ESG Integration Boosts Long-term Revenues
Organizations with sustainable business models grow faster than those without them. Tesla, in creating the first luxury electric vehicle, saw the fastest revenue growth over the last decade of the 10 largest public companies.
Sustainable business model innovation is quickly becoming necessary to attract and retain ESG-conscious customers. In the U.S., 61% of consumers rate sustainability as an important purchase criterion. 42% are willing to pay a premium for sustainable products or services. The purchasing data backs this sentiment: Between 2013 and 2018, sustainably-marketed products grew faster than alternatives in 90% of consumer packaged goods categories, NYU Stern research found.
Tesla represents a breakthrough technology that effectively created a new market, but that is not the only path to sustainability. Redesigning products to use recycled materials, last longer, or be recyclable at end-of-life can be a competitive differentiator that increases market share. Adopting ethical sourcing practices may also provide revenue uplift.
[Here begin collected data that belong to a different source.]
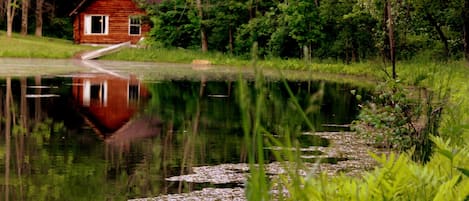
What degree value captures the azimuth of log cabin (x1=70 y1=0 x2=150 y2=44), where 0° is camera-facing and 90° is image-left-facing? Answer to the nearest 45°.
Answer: approximately 0°
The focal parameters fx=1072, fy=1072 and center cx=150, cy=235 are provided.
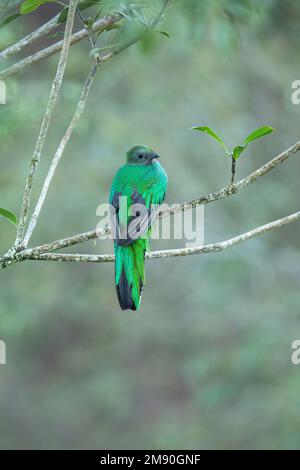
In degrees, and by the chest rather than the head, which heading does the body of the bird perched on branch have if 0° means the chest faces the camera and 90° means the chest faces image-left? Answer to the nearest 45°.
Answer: approximately 225°
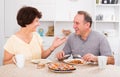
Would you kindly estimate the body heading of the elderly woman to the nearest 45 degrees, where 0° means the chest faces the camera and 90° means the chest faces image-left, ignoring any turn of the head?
approximately 315°

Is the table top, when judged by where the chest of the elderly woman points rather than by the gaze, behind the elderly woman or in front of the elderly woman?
in front

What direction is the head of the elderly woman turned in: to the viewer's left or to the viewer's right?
to the viewer's right
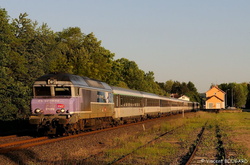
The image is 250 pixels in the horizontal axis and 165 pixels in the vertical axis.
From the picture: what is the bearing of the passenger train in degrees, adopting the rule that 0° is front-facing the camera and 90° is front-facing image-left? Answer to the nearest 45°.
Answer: approximately 45°
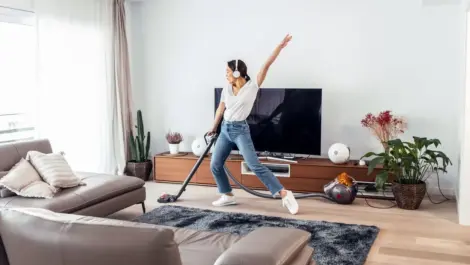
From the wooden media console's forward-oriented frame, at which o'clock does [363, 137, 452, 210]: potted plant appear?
The potted plant is roughly at 10 o'clock from the wooden media console.

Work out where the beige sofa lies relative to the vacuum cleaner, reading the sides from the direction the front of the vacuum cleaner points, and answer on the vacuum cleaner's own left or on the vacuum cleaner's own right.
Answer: on the vacuum cleaner's own left

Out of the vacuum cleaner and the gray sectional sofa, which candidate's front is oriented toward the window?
the vacuum cleaner

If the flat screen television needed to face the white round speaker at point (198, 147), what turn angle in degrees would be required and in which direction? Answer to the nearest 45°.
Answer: approximately 90° to its right

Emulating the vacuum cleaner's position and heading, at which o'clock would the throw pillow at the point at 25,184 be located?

CFOs can support revenue-generating ESG strategies by budgeting for sustainable innovation initiatives and partnering with the sustainability team to quantify and track the potential financial value created.
While ESG can open new markets and drive new innovations and sources of revenue, neglecting ESG can also put revenue at risk. From increased insurance premiums to lower credit ratings and customer attrition, failure to adequately address ESG factors can result in a significant hit to the bottom line. Visibility into ESG risk exposure is essential to understanding how financial performance may be affected. CFOs need to assess the potential impact and likelihood of ESG risk events on financial performance, as well as consider material ESG priorities when making decisions on where to fund growth and innovation.
The CFO as ESG Champion
Few roles are better positioned than the CFO to motivate and mobilize an organization to adopt new behaviors and embrace change. Leading by example is key: CFOs need to embed ESG into their own decision-making processes. Business investments and performance goals should align with the established ESG vision. Finance leaders must also drive accountability, not only through external reporting efforts, but also by setting internal targets and incentivizing progress toward them. For ESG strategy to transform from vague values to tangible action, CFOs need to take the lead.